见到湛彦安然无恙,她的心才落了回去。

湛彦没心没肺地笑着,还说什么“当是丰富经历了”。

气得他妈砸了他一拳,湛彦顺势趴倒,“哎哟哎哟”地卖可怜,缓解了他妈的心情。

彭静兰叹了气,肩膀起伏很明显,看着她这个儿子,对着那鬼脸,终于笑了出来。

回家了之后,听闻此事的亲戚们,住得近的都赶了过来。

有真心疼湛彦的,也有象征性来看看的,还有的就是不怀好意了。

湛彦的二叔湛询新坐在他身边,好一顿看,啰嗦地和什么似的,比对待他亲儿子都上心。

湛彦倒是很不耐烦,一模一样的话听了没一百次,也有八十次。

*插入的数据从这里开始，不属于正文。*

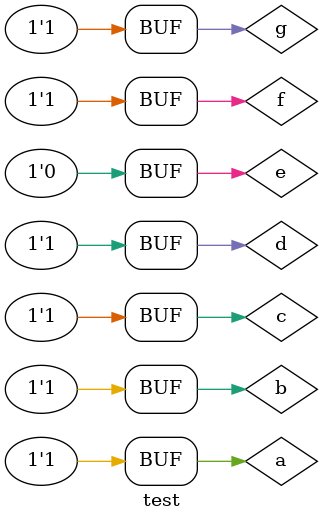
<source format=v>
module led(a,b,c,d,e,f,g,out1,out2,out3,out4); 	
input a,b,c,d,e,f,g;
output reg out1, out2, out3, out4;

always @(*)
begin

if(a==0 && b==1 && c==1 && d==0 && e==0 && f==1 && g==1) begin
out1 = 0;
out2 = 1;
out3 = 0;
out4 = 0;
end

else if(a==1 && b==0 && c==1 && d==1 && e==0 && f==1 && g==1) begin
out1 = 0;
out2 = 1;
out3 = 0;
out4 = 1;
end

else if(a==1 && b==0 && c==1 && d==1 && e==1 && f==1 && g==1) begin
out1 = 0;
out2 = 1;
out3 = 1;
out4 = 0;
end

else if(a==1 && b==1 && c==1 && d==0 && e==0 && f==0 && g==0) begin
out1 = 0;
out2 = 1;
out3 = 1;
out4 = 1;
end

else if(a==1 && b==1 && c==1 && d==1 && e==1 && f==1 && g==1) begin
out1 = 1;
out2 = 0;
out3 = 0;
out4 = 0;
end

else if(a==1 && b==1 && c==1 && d==1 && e==0 && f==1 && g==1) begin
out1 = 1;
out2 = 0;
out3 = 0;
out4 = 1;
end

else begin
out1 = 0;
out2 = 0;
out3 = 0;
out4 = 0;
end


end
endmodule



module test;
wire out1, out2, out3, out4;
reg a,b,c,d,e,f,g;
led mygate(a,b,c,d,e,f,g,out1,out2,out3,out4);
initial
begin
$monitor("  %b   %b   %b   %b   %b   %b   %b           %b     %b     %b     %b", a,b,c,d,e,f,g,out1,out2,out3,out4);
a=0;
b=1;
c=1;
d=0;
e=0;
f=1;
g=1;
#1
a=1;
b=0;
c=1;
d=1;
e=0;
f=1;
g=1;
#1
a=1;
b=0;
c=1;
d=1;
e=1;
f=1;
g=1;
#1
a=1;
b=1;
c=1;
d=0;
e=0;
f=0;
g=0;
#1
a=1;
b=1;
c=1;
d=1;
e=1;
f=1;
g=1;
#1
a=1;
b=1;
c=1;
d=1;
e=0;
f=1;
g=1;

end
endmodule
</source>
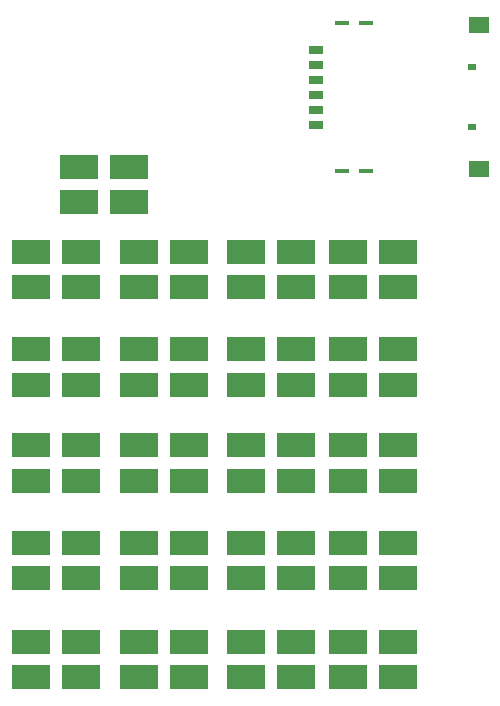
<source format=gbr>
G04 #@! TF.GenerationSoftware,KiCad,Pcbnew,5.0.2*
G04 #@! TF.CreationDate,2019-03-01T11:34:39+03:00*
G04 #@! TF.ProjectId,xmobile,786d6f62-696c-4652-9e6b-696361645f70,rev?*
G04 #@! TF.SameCoordinates,Original*
G04 #@! TF.FileFunction,Paste,Top*
G04 #@! TF.FilePolarity,Positive*
%FSLAX46Y46*%
G04 Gerber Fmt 4.6, Leading zero omitted, Abs format (unit mm)*
G04 Created by KiCad (PCBNEW 5.0.2) date Пт 01 мар 2019 11:34:39*
%MOMM*%
%LPD*%
G01*
G04 APERTURE LIST*
%ADD10R,3.250000X2.000000*%
%ADD11R,1.150000X0.650000*%
%ADD12R,1.300000X0.450000*%
%ADD13R,0.800000X0.540000*%
%ADD14R,1.700000X1.400000*%
G04 APERTURE END LIST*
D10*
G04 #@! TO.C,SW1*
X154693000Y-88440000D03*
X154693000Y-91440000D03*
X158953000Y-91440000D03*
X158953000Y-88440000D03*
G04 #@! TD*
G04 #@! TO.C,SW2*
X168812000Y-120293000D03*
X168812000Y-123293000D03*
X173072000Y-123293000D03*
X173072000Y-120293000D03*
G04 #@! TD*
G04 #@! TO.C,SW3*
X150651000Y-112038000D03*
X150651000Y-115038000D03*
X154911000Y-115038000D03*
X154911000Y-112038000D03*
G04 #@! TD*
G04 #@! TO.C,SW4*
X177448000Y-95655000D03*
X177448000Y-98655000D03*
X181708000Y-98655000D03*
X181708000Y-95655000D03*
G04 #@! TD*
G04 #@! TO.C,SW5*
X159795000Y-112038000D03*
X159795000Y-115038000D03*
X164055000Y-115038000D03*
X164055000Y-112038000D03*
G04 #@! TD*
G04 #@! TO.C,SW6*
X168812000Y-112038000D03*
X168812000Y-115038000D03*
X173072000Y-115038000D03*
X173072000Y-112038000D03*
G04 #@! TD*
G04 #@! TO.C,SW7*
X150651000Y-128675000D03*
X150651000Y-131675000D03*
X154911000Y-131675000D03*
X154911000Y-128675000D03*
G04 #@! TD*
G04 #@! TO.C,SW8*
X177448000Y-112038000D03*
X177448000Y-115038000D03*
X181708000Y-115038000D03*
X181708000Y-112038000D03*
G04 #@! TD*
G04 #@! TO.C,SW9*
X159795000Y-128675000D03*
X159795000Y-131675000D03*
X164055000Y-131675000D03*
X164055000Y-128675000D03*
G04 #@! TD*
G04 #@! TO.C,SW10*
X150651000Y-103910000D03*
X150651000Y-106910000D03*
X154911000Y-106910000D03*
X154911000Y-103910000D03*
G04 #@! TD*
G04 #@! TO.C,SW11*
X159795000Y-120293000D03*
X159795000Y-123293000D03*
X164055000Y-123293000D03*
X164055000Y-120293000D03*
G04 #@! TD*
G04 #@! TO.C,SW12*
X168812000Y-128675000D03*
X168812000Y-131675000D03*
X173072000Y-131675000D03*
X173072000Y-128675000D03*
G04 #@! TD*
G04 #@! TO.C,SW13*
X177448000Y-103910000D03*
X177448000Y-106910000D03*
X181708000Y-106910000D03*
X181708000Y-103910000D03*
G04 #@! TD*
G04 #@! TO.C,SW14*
X159795000Y-103910000D03*
X159795000Y-106910000D03*
X164055000Y-106910000D03*
X164055000Y-103910000D03*
G04 #@! TD*
G04 #@! TO.C,SW15*
X150651000Y-120293000D03*
X150651000Y-123293000D03*
X154911000Y-123293000D03*
X154911000Y-120293000D03*
G04 #@! TD*
G04 #@! TO.C,SW16*
X177448000Y-128675000D03*
X177448000Y-131675000D03*
X181708000Y-131675000D03*
X181708000Y-128675000D03*
G04 #@! TD*
G04 #@! TO.C,SW17*
X150651000Y-95655000D03*
X150651000Y-98655000D03*
X154911000Y-98655000D03*
X154911000Y-95655000D03*
G04 #@! TD*
G04 #@! TO.C,SW18*
X168812000Y-103910000D03*
X168812000Y-106910000D03*
X173072000Y-106910000D03*
X173072000Y-103910000D03*
G04 #@! TD*
G04 #@! TO.C,SW19*
X177448000Y-120293000D03*
X177448000Y-123293000D03*
X181708000Y-123293000D03*
X181708000Y-120293000D03*
G04 #@! TD*
G04 #@! TO.C,SW20*
X159795000Y-95655000D03*
X159795000Y-98655000D03*
X164055000Y-98655000D03*
X164055000Y-95655000D03*
G04 #@! TD*
G04 #@! TO.C,SW21*
X168812000Y-95655000D03*
X168812000Y-98655000D03*
X173072000Y-98655000D03*
X173072000Y-95655000D03*
G04 #@! TD*
D11*
G04 #@! TO.C,U7*
X174810000Y-84875000D03*
X174810000Y-83605000D03*
X174810000Y-78525000D03*
X174810000Y-79795000D03*
X174810000Y-81065000D03*
X174810000Y-82335000D03*
D12*
X178980000Y-76280000D03*
X178980000Y-88820000D03*
X176980000Y-76280000D03*
X176980000Y-88820000D03*
D13*
X187960000Y-85090000D03*
X187960000Y-80010000D03*
D14*
X188540000Y-76450000D03*
X188540000Y-88660000D03*
G04 #@! TD*
M02*

</source>
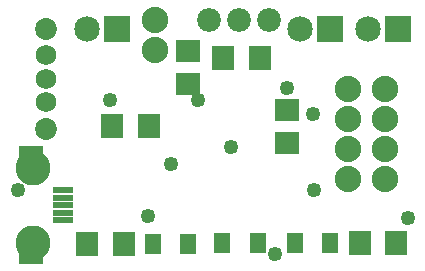
<source format=gbs>
G04 MADE WITH FRITZING*
G04 WWW.FRITZING.ORG*
G04 DOUBLE SIDED*
G04 HOLES PLATED*
G04 CONTOUR ON CENTER OF CONTOUR VECTOR*
%ASAXBY*%
%FSLAX23Y23*%
%MOIN*%
%OFA0B0*%
%SFA1.0B1.0*%
%ADD10C,0.049370*%
%ADD11C,0.079444*%
%ADD12C,0.069055*%
%ADD13C,0.116299*%
%ADD14C,0.072992*%
%ADD15C,0.088000*%
%ADD16C,0.085000*%
%ADD17R,0.080866X0.072992*%
%ADD18R,0.057244X0.065118*%
%ADD19R,0.072992X0.084803*%
%ADD20R,0.065118X0.023779*%
%ADD21R,0.084803X0.080866*%
%ADD22R,0.085000X0.085000*%
%LNMASK0*%
G90*
G70*
G54D10*
X1024Y507D03*
G54D11*
X878Y822D03*
X778Y822D03*
X678Y822D03*
X878Y822D03*
X778Y822D03*
X678Y822D03*
G54D10*
X938Y594D03*
X639Y554D03*
G54D12*
X135Y704D03*
X135Y625D03*
X135Y547D03*
G54D10*
X898Y43D03*
X39Y255D03*
G54D13*
X89Y80D03*
G54D14*
X135Y791D03*
X135Y460D03*
G54D13*
X89Y330D03*
G54D10*
X1026Y255D03*
X749Y397D03*
X473Y169D03*
X552Y342D03*
X1339Y161D03*
X347Y554D03*
G54D15*
X497Y722D03*
X497Y822D03*
X1264Y592D03*
X1264Y492D03*
X1264Y392D03*
X1264Y292D03*
X1139Y592D03*
X1139Y492D03*
X1139Y392D03*
X1139Y292D03*
G54D16*
X371Y791D03*
X271Y791D03*
X371Y791D03*
X271Y791D03*
X1080Y791D03*
X980Y791D03*
X1080Y791D03*
X980Y791D03*
X1308Y791D03*
X1208Y791D03*
X1308Y791D03*
X1208Y791D03*
G54D17*
X938Y523D03*
X938Y413D03*
X607Y720D03*
X607Y610D03*
G54D18*
X721Y80D03*
X839Y80D03*
X964Y80D03*
X1082Y80D03*
X489Y74D03*
X607Y74D03*
G54D19*
X476Y467D03*
X354Y467D03*
X1301Y80D03*
X1179Y80D03*
X725Y696D03*
X847Y696D03*
X395Y74D03*
X272Y74D03*
G54D20*
X189Y154D03*
X189Y256D03*
X189Y179D03*
X189Y205D03*
X189Y230D03*
G54D21*
X84Y47D03*
X84Y362D03*
G54D22*
X371Y791D03*
X371Y791D03*
X1080Y791D03*
X1080Y791D03*
X1308Y791D03*
X1308Y791D03*
G04 End of Mask0*
M02*
</source>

还得回答同样的答案。

彭静兰拍了他一下,湛彦这才堆着笑脸,冲湛询新敷衍一笑。

湛询新一点都没不开心,反倒是受到了鼓励似的,又拉着他开始了新一波的关心。

等到送走了全部的人,湛彦往后一仰,瘫到了沙发上。

湛彦:“啊啊啊啊啊比我下午经历的都可怕!”

彭静兰见他活蹦乱跳的,连个心理阴影都没,这会儿很是放心。

她拿着一盘水果,里面是切好的什锦,七八种汇在了一起。

“喏,吃点。”

湛彦拿了牙签戳了一个:“唔,还挺甜。”

彭静兰端着盘子去了另一边的沙发上,开始吃水果:“你爸差不多该回来了。”

话音刚落,大门就开了,一道身影风风火火地进来。

湛彦刚把东西咽下去,就被人强力拉了起来,上下左右前后地不停查看,嘴里还念叨着:“有事没事?有事没事啊?”

直把他晃得眼前冒金星。

消化了沉重的父爱以后,一家三口终于有了安静说话的氛围。

湛迹风脱了西装外套,把衬衫的扣子解开,说道:“我这一路上啊,那心跳得,可比当年厉害多了。”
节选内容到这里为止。